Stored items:
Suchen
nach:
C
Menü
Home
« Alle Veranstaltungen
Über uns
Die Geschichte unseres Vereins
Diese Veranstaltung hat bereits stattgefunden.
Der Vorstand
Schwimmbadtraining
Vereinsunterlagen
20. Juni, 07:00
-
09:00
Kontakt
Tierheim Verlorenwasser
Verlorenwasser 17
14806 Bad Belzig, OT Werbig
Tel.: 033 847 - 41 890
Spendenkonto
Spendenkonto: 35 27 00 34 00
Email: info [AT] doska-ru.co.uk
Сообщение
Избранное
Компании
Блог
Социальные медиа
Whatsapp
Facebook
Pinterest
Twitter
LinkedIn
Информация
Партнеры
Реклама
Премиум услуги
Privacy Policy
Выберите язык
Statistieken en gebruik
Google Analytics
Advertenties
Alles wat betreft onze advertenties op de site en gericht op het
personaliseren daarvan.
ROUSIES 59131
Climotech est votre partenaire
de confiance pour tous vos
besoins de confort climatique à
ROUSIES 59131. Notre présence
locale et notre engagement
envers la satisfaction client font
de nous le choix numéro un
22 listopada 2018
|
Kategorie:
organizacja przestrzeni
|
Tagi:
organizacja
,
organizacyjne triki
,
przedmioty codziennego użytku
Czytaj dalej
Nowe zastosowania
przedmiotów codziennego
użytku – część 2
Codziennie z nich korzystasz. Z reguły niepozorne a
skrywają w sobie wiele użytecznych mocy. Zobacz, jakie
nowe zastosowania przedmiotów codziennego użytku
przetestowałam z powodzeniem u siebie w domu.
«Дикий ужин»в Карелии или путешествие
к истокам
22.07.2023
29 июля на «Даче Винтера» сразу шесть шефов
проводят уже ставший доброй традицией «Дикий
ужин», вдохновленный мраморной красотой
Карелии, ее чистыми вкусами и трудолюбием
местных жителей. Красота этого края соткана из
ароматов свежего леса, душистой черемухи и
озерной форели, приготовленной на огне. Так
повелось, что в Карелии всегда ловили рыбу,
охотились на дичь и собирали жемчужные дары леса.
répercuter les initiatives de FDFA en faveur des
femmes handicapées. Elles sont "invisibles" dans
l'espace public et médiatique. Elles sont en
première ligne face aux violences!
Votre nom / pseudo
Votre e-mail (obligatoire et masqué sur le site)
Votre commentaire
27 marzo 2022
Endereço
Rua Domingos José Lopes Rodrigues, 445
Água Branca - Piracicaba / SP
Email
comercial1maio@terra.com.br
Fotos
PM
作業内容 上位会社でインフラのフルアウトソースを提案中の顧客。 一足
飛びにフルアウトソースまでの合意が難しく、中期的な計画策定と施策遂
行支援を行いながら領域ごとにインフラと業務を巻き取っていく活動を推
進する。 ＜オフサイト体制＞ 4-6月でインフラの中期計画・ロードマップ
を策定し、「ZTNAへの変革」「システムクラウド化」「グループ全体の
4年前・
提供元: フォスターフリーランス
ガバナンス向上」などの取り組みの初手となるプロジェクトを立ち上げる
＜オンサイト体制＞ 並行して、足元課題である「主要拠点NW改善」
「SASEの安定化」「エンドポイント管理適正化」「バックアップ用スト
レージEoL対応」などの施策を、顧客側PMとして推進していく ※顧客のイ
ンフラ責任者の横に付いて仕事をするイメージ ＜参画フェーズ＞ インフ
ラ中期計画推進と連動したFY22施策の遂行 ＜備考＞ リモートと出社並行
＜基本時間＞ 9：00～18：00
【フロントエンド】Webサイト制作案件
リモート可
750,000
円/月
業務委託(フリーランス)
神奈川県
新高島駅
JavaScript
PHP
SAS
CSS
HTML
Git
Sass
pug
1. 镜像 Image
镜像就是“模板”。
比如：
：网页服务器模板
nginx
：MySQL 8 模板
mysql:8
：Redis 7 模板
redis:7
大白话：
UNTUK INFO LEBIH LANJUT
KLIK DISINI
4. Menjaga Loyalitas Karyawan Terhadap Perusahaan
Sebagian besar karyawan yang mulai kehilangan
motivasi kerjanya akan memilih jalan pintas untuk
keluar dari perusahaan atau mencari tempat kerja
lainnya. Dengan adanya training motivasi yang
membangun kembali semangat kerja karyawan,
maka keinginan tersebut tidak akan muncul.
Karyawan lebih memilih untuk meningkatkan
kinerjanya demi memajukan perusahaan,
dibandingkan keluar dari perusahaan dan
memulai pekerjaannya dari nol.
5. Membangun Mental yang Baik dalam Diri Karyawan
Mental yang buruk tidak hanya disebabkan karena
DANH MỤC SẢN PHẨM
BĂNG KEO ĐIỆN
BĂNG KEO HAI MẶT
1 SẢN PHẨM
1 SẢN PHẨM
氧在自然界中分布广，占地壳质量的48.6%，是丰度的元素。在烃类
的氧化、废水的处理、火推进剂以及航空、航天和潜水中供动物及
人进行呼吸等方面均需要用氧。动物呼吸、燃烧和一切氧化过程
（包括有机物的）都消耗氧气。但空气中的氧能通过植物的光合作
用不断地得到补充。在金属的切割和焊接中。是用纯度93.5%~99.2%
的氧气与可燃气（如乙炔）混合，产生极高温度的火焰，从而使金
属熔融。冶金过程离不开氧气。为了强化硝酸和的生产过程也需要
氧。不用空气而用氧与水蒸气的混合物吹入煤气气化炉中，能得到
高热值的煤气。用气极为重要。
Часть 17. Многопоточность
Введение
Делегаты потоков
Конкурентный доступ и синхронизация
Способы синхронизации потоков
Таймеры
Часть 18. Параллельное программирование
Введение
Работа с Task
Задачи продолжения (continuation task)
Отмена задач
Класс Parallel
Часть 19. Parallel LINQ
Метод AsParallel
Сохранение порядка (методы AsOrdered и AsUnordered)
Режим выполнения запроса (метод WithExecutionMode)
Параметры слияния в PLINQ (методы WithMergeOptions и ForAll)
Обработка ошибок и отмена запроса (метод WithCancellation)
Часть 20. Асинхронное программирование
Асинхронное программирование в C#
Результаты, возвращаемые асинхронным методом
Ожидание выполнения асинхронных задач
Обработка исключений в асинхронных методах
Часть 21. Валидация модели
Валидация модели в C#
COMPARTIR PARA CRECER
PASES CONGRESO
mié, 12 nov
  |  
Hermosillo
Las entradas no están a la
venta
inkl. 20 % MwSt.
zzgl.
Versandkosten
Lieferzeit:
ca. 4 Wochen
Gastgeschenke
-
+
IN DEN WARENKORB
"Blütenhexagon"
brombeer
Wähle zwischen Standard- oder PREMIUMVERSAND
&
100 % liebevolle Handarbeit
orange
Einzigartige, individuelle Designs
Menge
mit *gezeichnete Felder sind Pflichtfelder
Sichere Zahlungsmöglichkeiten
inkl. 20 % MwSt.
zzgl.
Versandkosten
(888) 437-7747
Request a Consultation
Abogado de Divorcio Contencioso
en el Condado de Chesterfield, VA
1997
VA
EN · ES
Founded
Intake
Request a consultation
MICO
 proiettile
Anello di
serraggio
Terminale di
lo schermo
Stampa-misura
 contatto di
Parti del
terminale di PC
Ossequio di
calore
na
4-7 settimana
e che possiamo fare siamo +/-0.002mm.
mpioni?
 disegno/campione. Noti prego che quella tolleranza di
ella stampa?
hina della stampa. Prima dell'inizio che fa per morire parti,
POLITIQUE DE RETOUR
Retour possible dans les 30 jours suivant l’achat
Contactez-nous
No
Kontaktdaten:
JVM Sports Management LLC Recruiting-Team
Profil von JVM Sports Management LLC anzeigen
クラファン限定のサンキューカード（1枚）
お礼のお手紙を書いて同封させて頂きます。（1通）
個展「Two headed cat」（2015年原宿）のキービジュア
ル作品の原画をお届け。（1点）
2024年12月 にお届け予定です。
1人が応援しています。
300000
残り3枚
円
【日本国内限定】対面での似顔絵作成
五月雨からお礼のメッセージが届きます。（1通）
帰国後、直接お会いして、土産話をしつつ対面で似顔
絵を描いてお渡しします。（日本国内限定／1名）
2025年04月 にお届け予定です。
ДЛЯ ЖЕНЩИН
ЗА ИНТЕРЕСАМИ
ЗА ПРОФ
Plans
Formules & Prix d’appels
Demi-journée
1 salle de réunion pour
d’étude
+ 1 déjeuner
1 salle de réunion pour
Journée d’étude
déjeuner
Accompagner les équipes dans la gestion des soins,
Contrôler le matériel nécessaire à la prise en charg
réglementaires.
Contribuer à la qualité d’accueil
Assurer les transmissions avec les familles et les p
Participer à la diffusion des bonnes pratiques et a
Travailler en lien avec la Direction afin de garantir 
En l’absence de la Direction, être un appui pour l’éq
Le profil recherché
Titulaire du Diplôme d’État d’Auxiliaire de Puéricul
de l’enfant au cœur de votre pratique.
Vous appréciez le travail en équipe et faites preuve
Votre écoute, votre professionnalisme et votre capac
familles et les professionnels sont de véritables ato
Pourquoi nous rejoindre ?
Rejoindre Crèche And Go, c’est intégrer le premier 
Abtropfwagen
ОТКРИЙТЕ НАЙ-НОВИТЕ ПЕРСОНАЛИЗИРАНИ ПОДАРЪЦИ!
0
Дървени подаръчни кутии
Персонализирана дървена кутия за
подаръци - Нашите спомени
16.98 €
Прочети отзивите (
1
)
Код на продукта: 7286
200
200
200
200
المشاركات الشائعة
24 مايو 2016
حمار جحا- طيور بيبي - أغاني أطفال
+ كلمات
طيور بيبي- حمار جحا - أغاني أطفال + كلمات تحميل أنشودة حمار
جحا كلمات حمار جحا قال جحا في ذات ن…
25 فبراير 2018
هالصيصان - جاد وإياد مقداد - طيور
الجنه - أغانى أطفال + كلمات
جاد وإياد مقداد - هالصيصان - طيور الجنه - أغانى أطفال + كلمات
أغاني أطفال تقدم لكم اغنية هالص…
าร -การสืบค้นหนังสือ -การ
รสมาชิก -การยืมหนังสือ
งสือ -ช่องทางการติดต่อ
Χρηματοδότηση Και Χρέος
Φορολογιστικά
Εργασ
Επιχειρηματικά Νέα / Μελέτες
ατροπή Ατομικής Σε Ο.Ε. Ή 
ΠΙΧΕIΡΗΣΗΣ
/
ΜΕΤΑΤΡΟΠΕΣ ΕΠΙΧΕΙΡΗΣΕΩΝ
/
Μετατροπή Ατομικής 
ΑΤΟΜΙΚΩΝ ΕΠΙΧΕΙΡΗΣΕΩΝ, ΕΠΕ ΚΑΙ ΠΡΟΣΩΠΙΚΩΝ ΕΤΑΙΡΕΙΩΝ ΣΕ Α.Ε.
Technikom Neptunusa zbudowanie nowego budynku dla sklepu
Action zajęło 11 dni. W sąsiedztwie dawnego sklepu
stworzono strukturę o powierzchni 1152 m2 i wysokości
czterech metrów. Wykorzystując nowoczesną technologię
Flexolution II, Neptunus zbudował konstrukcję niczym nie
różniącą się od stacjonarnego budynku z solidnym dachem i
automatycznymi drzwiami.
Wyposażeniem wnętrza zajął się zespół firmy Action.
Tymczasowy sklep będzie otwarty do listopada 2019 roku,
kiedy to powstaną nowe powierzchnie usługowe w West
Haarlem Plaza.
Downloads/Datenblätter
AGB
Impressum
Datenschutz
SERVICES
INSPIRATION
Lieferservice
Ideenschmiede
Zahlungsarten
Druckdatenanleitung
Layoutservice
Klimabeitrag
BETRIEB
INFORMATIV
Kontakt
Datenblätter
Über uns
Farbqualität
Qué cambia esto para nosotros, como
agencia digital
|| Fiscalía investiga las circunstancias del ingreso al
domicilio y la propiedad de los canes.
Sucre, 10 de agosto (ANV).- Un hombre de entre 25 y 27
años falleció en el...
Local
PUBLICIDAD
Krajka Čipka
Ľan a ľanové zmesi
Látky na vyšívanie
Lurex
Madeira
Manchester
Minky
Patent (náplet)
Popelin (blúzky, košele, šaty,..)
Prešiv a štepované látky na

About this task: Find the string "日本国内限定" in the records, then copy each line where it occurs.

Response area:
【日本国内限定】対面での似顔絵作成
絵を描いてお渡しします。（日本国内限定／1名）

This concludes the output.